PITCHING IN: Darren Moore from Thiess Services (front) with Melanie Ryan from the International River Foundation and Phil Smith from the Bremer River Fund at a planting program at Tite Family Park in North Booval.
PITCHING IN: Darren Moore from Thiess Services (front) with Melanie Ryan from the International River Foundation and Phil Smith from the Bremer River Fund at a planting program at Tite Family Park in North Booval. David Nielsen

D+ and a D- for Bremer in 2014 Healthy Waterways Report Card

DRY conditions in the past year saw the health of the Bremer River drop from a C- to a D+ in the upper reaches and remain a D- along the estuary in this year's Healthy Waterways Report Card.

Although freshwater grades throughout south-east Queensland declined this year, there was a slight improvement in the overall health of Moreton Bay, which increased from a C in 2013 to a B-.

The Bremer estuary (from the city reaches to the Brisbane River) was reported to have a slight increase in dissolved oxygen while the upper reaches declined in all indicators this year.

Healthy Waterways Dr Paul Maxwell said the dry weather combined with the lack of riverbank vegetation and channel and gully erosion in the Bremer and its tributaries impacted on the health of the river.

This year has seen the lowest rainfall in south-east Queensland since Healthy Waterways started the assessment in 2000. The last decent run-off into the Bremer was in March.

Chairman of Healthy Waterways' Scientific Expert Panel, Professor Stuart Bunn, said the major issue affecting waterway health in south-east Queensland continued to be the increasing amount of sediment entering our waterways.

"In order to protect and improve waterway health, we need to manage runoff from expanding urban areas, restore riparian areas along degraded waterways and protect existing riverbank vegetation," Professor Bunn said.

Following major upgrades to the region's wastewater plants to improve sediment and nutrient loads, the Bremer has gone from an F to a D- in the past two years.

Ipswich City Council is now focussing on managing sediment in the upper catchment through replanting riparian corridors.

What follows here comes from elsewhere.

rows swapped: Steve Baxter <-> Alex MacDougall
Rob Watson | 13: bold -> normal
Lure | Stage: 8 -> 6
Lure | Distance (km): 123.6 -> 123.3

Environment and Conservation Committee chairwoman Heather Morrow said more than 11,000 trees had been planted along Bundamba Creek during the past year with community groups.

She said revegetation would provide stability to the riverbanks to prevent erosion and shade to provide better fish habitat.

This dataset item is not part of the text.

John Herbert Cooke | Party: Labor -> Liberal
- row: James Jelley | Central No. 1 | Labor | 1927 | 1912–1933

The report says during normal conditions, the Bremer does not receive enough water in its catchments to flush out impurities. This results in poor water quality with high levels of turbidity, nutrients and bacteria.

The deadly bacteria E. coli became an issue after the 2011 floods, with Ipswich City Council closing recreational use of the river. Water treatment plants damaged in the flooding disaster caused the bacterial outbreak and while all were swiftly repaired, E. coli levels remained unsafe for several months.

Defence officials from RAAF Base Amberley have also previously admitted their site had contaminated a creek which runs into the Bremer River, with cancer-causing chemicals. In 2009, Environmental Protection Agency tests showed the creek was high in cadmium, nickel, mercury and chromium; polluting the waterway to an unsafe level.